Understanding a corollary based on dominating product measures for the joint density: $(X,Y)$, if $Y=g(X)$

I recently came across this statement in page 627 of "Theory of Statistics", by Schervish.

If $$Y = g(X)$$, then the joint distribution of (X,Y) is not dominated by a product measure, even if the distribution of $$X$$ is dominated.

I have tried to pour some time into understanding this but:

• I currently have no intuition as to why this should be so? How come conventional product measures would not work on this joint space? How come a joint density written with these constraints ($$Y = g(X)$$), is not dominated even if $$X$$ is dominated?

In addition to this, he states to consider a measurable space:

$$(\mathcal{Y},\mathcal{B}_2)$$ a measurable space such that $$\mathcal{B}_2$$ contains all singletons

• What is implied by this? If a measurable space is Borel does it not already contain the singleton elements? Or does he mean a space with exclusively singleton elements? What does he mean to capture by saying this so explicitly.

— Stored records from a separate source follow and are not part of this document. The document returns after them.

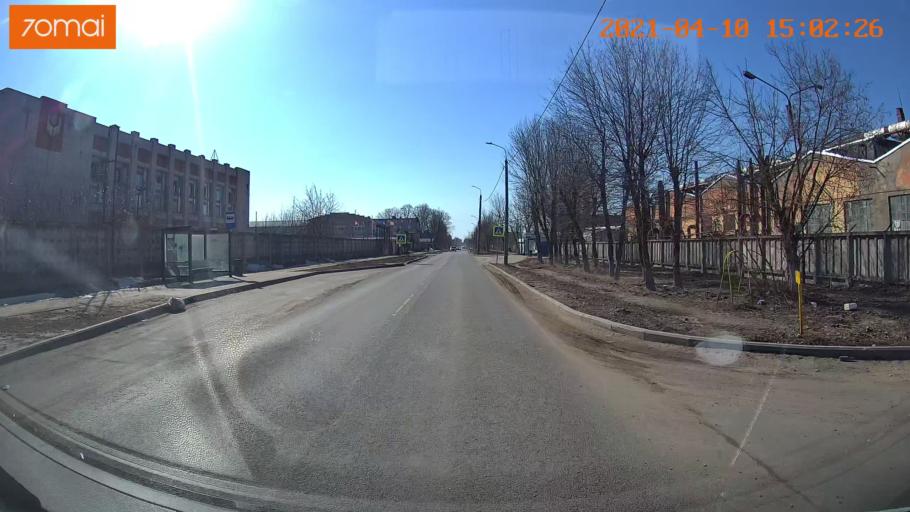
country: RU
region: Ivanovo
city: Bogorodskoye
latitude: 56.9961
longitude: 41.0443
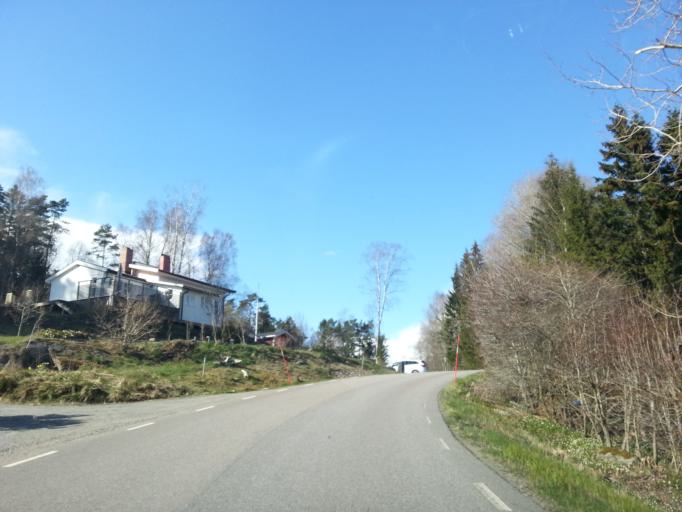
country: SE
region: Vaestra Goetaland
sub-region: Kungalvs Kommun
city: Diserod
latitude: 57.9546
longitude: 12.0172
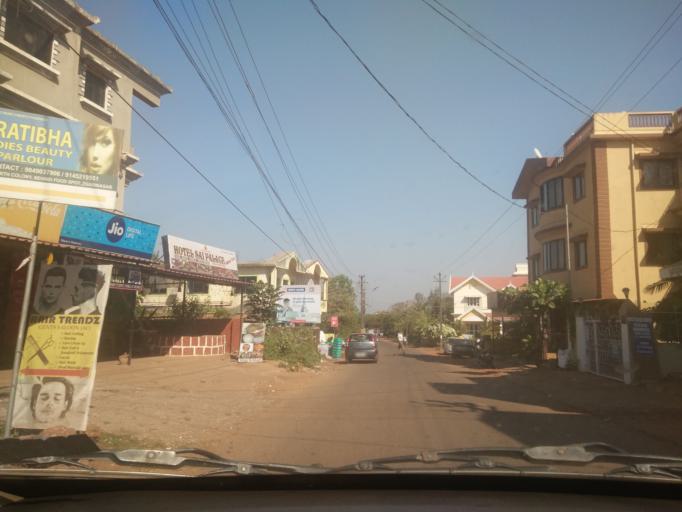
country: IN
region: Goa
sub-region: South Goa
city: Chicalim
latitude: 15.3901
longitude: 73.8640
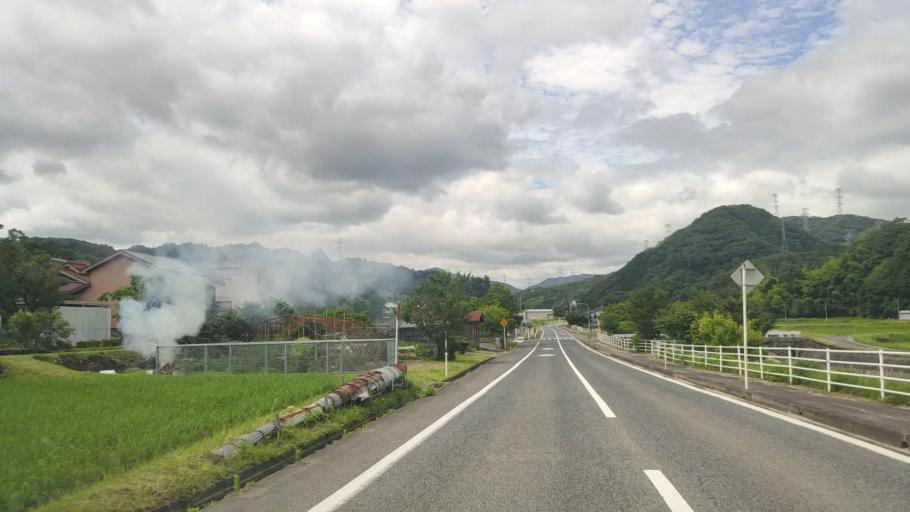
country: JP
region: Tottori
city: Yonago
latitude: 35.3023
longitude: 133.4164
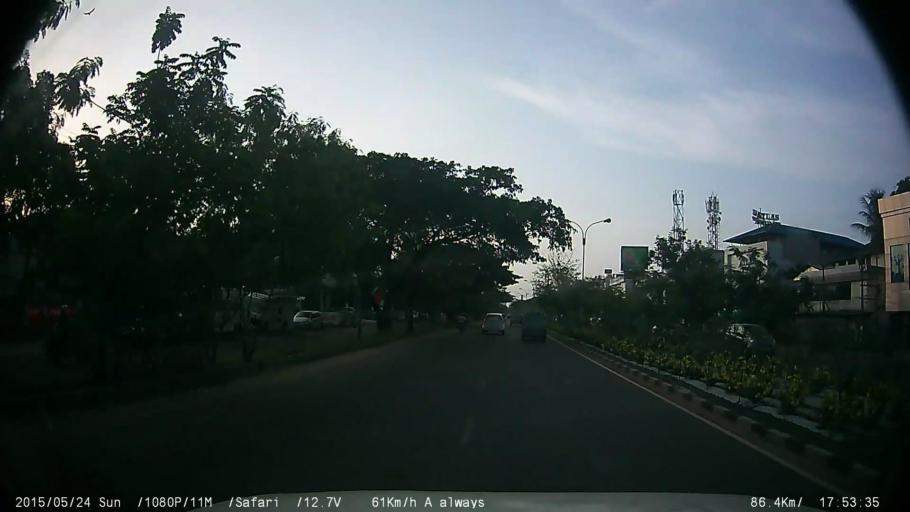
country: IN
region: Kerala
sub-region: Ernakulam
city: Elur
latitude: 10.0090
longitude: 76.3123
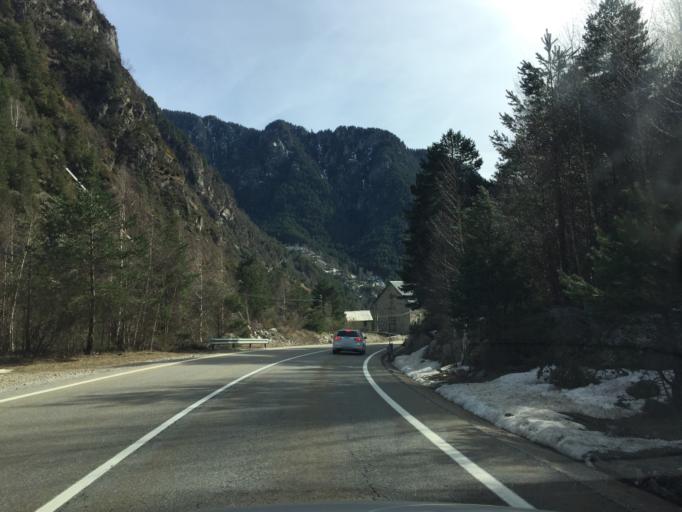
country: ES
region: Aragon
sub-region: Provincia de Huesca
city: Bielsa
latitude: 42.6773
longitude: 0.2142
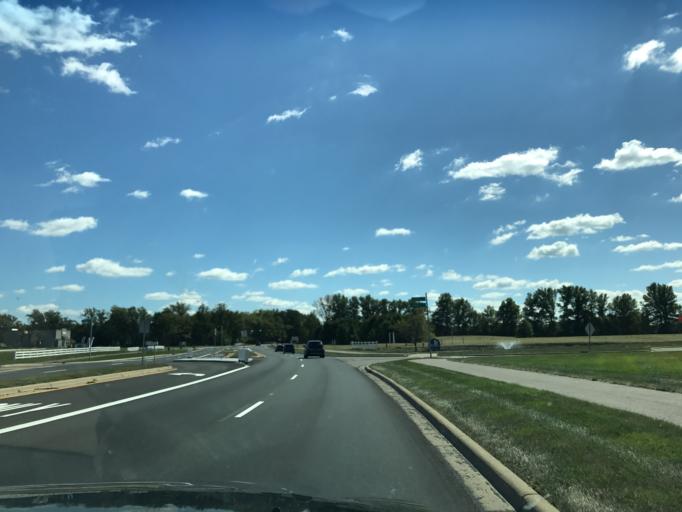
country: US
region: Ohio
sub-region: Delaware County
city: Powell
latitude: 40.1688
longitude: -83.0900
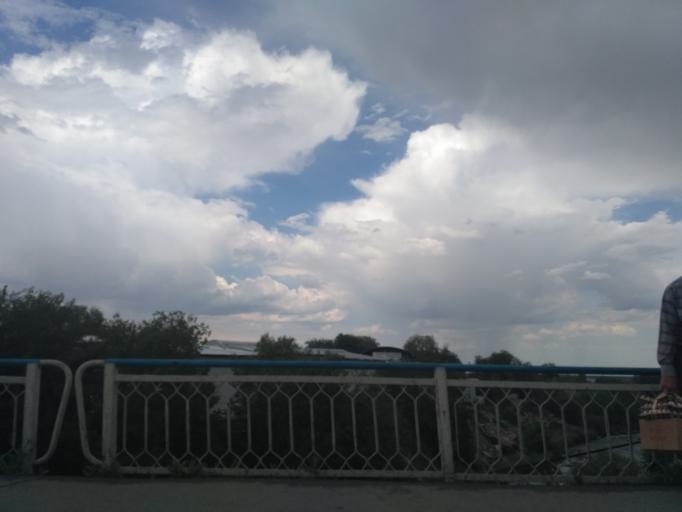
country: KZ
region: Almaty Oblysy
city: Burunday
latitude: 43.2010
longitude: 76.6294
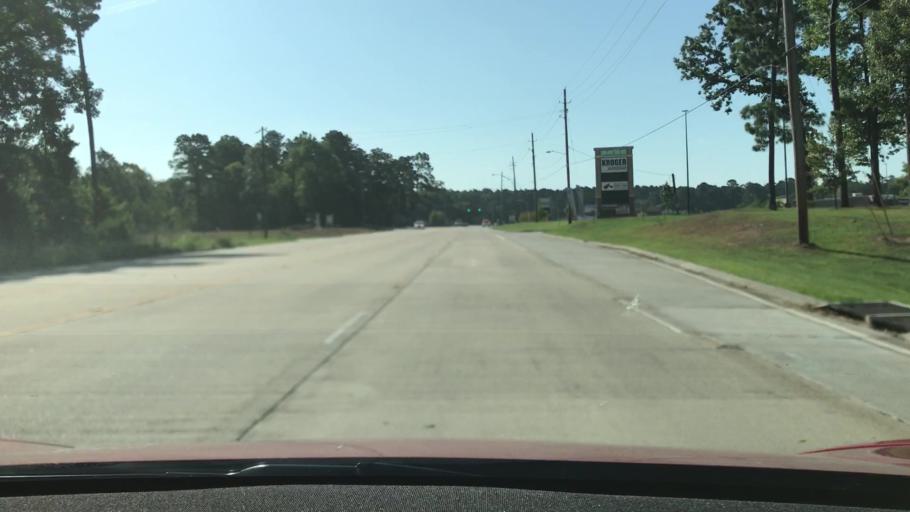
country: US
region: Louisiana
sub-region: Bossier Parish
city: Bossier City
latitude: 32.3977
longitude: -93.7303
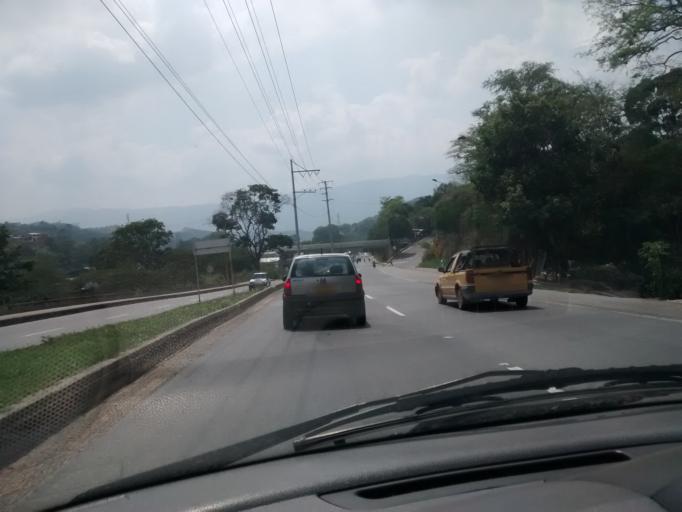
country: CO
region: Santander
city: Bucaramanga
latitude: 7.0929
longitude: -73.1228
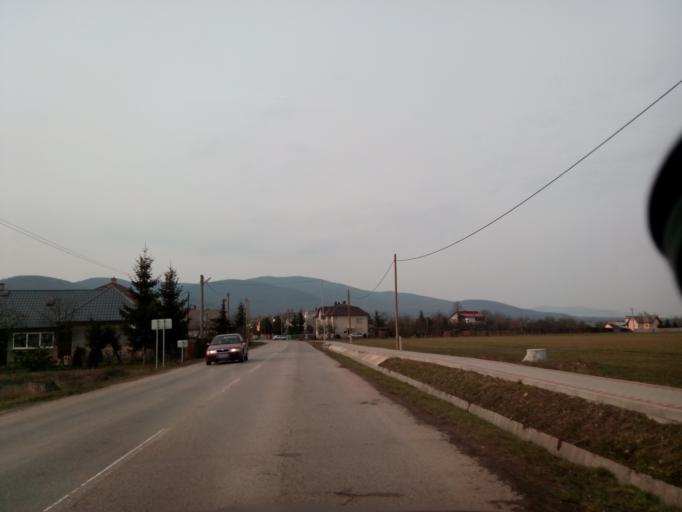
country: SK
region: Kosicky
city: Secovce
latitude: 48.6439
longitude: 21.5778
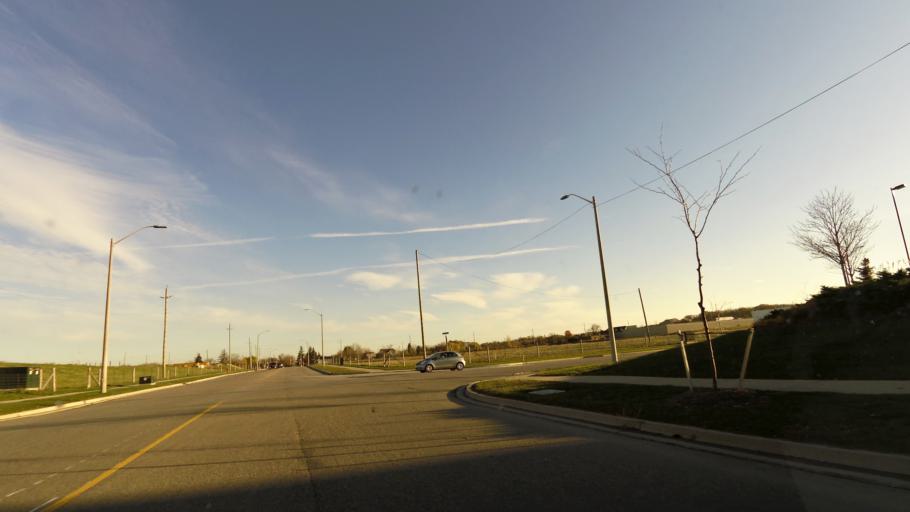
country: CA
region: Ontario
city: Mississauga
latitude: 43.5868
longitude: -79.7299
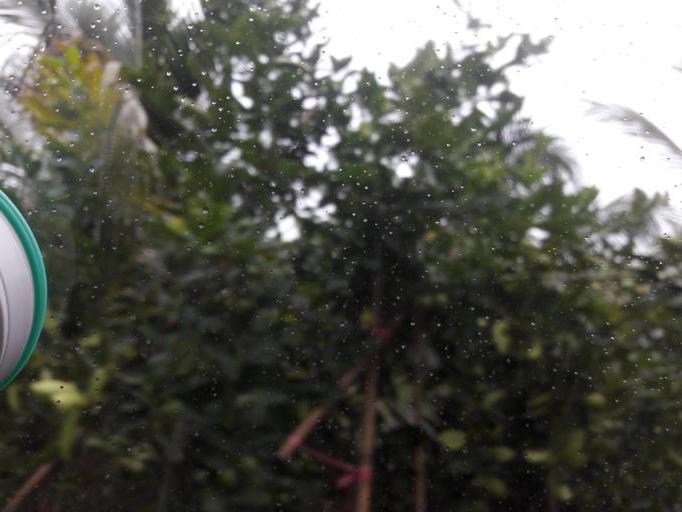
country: TH
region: Ratchaburi
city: Damnoen Saduak
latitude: 13.5116
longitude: 100.0149
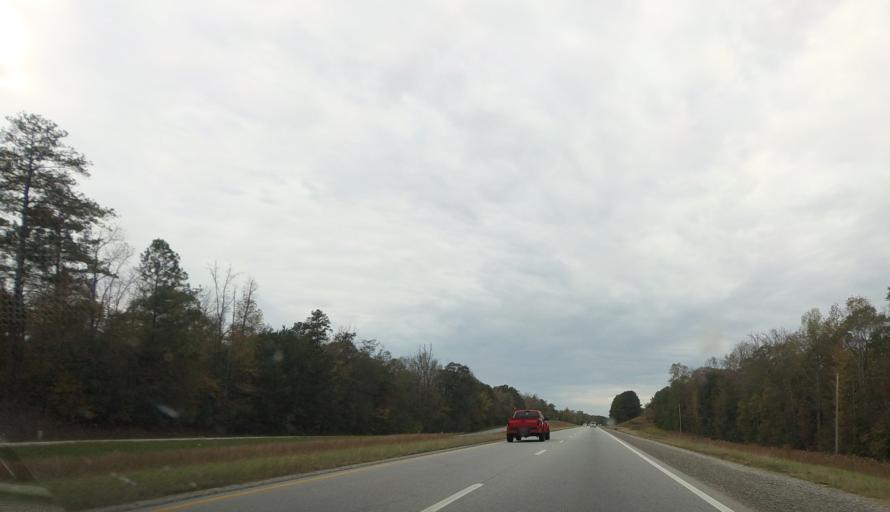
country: US
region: Alabama
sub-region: Lee County
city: Opelika
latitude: 32.6358
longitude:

For context, the following is the extract of the text, with the two parts which I would like to better understand:

EDIT:

Problem 7 on page 662:

• For further context, can you state "Problem 7 on page 662"? Aug 28, 2019 at 5:02
• Hi. I have added it now. Thanks! Aug 28, 2019 at 7:05
• Great, thank you for that, I will spend some time on your question. Aug 28, 2019 at 7:13
• I've spent time, and I must admit that I've also struggled. The least I can tell you is this : for the second part of the question, the reason why singletons are to be forced into $\mathcal B_2$ is so that the indicator of $\{g(x)\}$ is a measurable function and hence the Radon Nikodym derivative which is proposed is measurable. Other than that, I don't see any reason why it's there. Also, a Borel space does contain all singletons, however, in the corollary it is no assumed that $\mathcal B_2$ is Borel, so it may not contain singletons. Aug 29, 2019 at 6:53
• I see. I have reached similar conclusions for the latter part of the question, in regards to the singletons. However how is the development looking like for the first portion of the question? Have you managed to make any progress? :) I must admit I am still stuck here too. Aug 31, 2019 at 8:18

Regarding your first question, it may become more apparent what the author is trying to convey by specializing to a more concrete situation first. Let $$X$$ be uniformly distributed on $$[0,1]$$, so that its law is (the restriction of) Lebesgue measure. Then the relevant product measure would be Lebesgue measure on the unit square. However, since $$Y=g(X)$$ we see that the support of the law of $$(X,Y)$$ is precisely the graph of the function $$g(x)$$, comprising the set $$\bigl\{\bigl(x,g(x)\bigr)\colon x\in [0,1]\bigr\}.$$ When $$g$$ is a sufficiently smooth function, this set is $$1$$-dimensional and is therefore null with respect to the Lebesgue measure on $$[0,1]^2$$ (which is $$2$$-dimensional). Thus, any measure supported on it - in particular, the joint law of $$(X,Y)$$ - must be singular with respect to the Lebesgue measure on $$[0,1]^2$$. This is the point that the author is making.
Regarding your second question, note that the author is stating the result in great generality and that is the reason for the strange looking condition regarding containment of singletons. There is no topological structure mentioned at all for $$(\mathcal Y,\mathcal B_2)$$, and hence there cannot be any assumption of a Borel property - since it is only defined in the presence of a topological space, which is not given for $$\mathcal Y$$.